::: Given passage :::

Our families have come together for celebrations and commiserations and Norwex parties (ha!) and I will always be so forever grateful to have had you in my life and the lives my of my children. You, my mum, myself and Greg Rogers…those long lunches of wicked laughter are no longer. Mum and I shall share green tea and remember you…we’ll even take a reaaaaaalllllly long time to make the green tea, to properly recreate the scene.
Narelle Oliver was the talented author-illustrator-artist of many award winning children’s picture books, many of which are distributed internationally. My interview with her is here. Narelle Oliver’s published works are predominantly children’s picture books which she conceptualised, wrote and illustrated. Narelle Oliver’s books were often inspired by natural environments and she would undertake many site visits – taking photographs and sketches to ensure accuracy in her depictions of flora and fauna. Her illustrative technique of choice was linocut printing, often combined with other media, to create illustrations and artworks which are distinctive, meticulously crafted and visually stunning. Both my girls are lucky enough to have a Narelle Oliver artwork each, and over the years I have purchased a number of pieces for myself and my school library. Her ability to create textured tree bark, or a shimmering mermaids tail with sheets of lino, carving tools, ink and pencils was astounding. Her books have received numerous awards, including the Children’s Book Council of Australia (CBCA) Picture Book of the Year; CBCA Book of the Year for Early Childhood; CBCA Eve Pownall Award for Information Books; NSW Premier’s Literature Award for Children’s Literature; Shortlistings in the Queensland Literary Awards and Wilderness Society Environment Award for Children’s Literature. You can see her in print titles and add them to your home or school library here. I highly recommend them all…
‘Leaf Tail’ (1989)

:::

## Requirements
1 > According to the passage about Narelle Oliver, which illustrative technique did she prefer?
2 > Write the next part of the passage about Narelle Oliver, picking up after its final line.
None of the lines that come next are needed here.

::: Data section :::

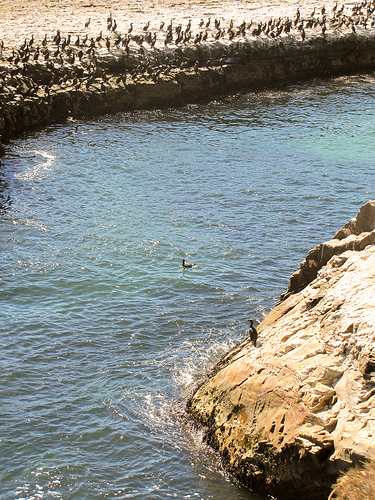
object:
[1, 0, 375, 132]
ledge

:::

## Answers for the exercise
1 > Linocut printing, often combined with other media.

2 >
‘High Above the Sea’ (1991)
‘The Hunt’ (1995)
‘Baby Bilby, Where do you Sleep?’ (2001)
‘Mermaids Most Amazing’ (2001)
‘The Very Blue Thingamajig’ (2003)
‘What a Goat!’ (2003)
‘Dancing the Boom-Cha-Cha Boogie’ (2005)
‘Twilight Hunt’ (2007)
‘The Best Beak in Boonaroo Bay’ (2011)
‘Sand Swimmers’ (2013)
‘Don’t Let a Spoonbill in the Kitchen’ (2013)
So very, very many of us in the children’s literature community in Australia have very heavy hearts today and our deepest sympathies go to her beautiful family.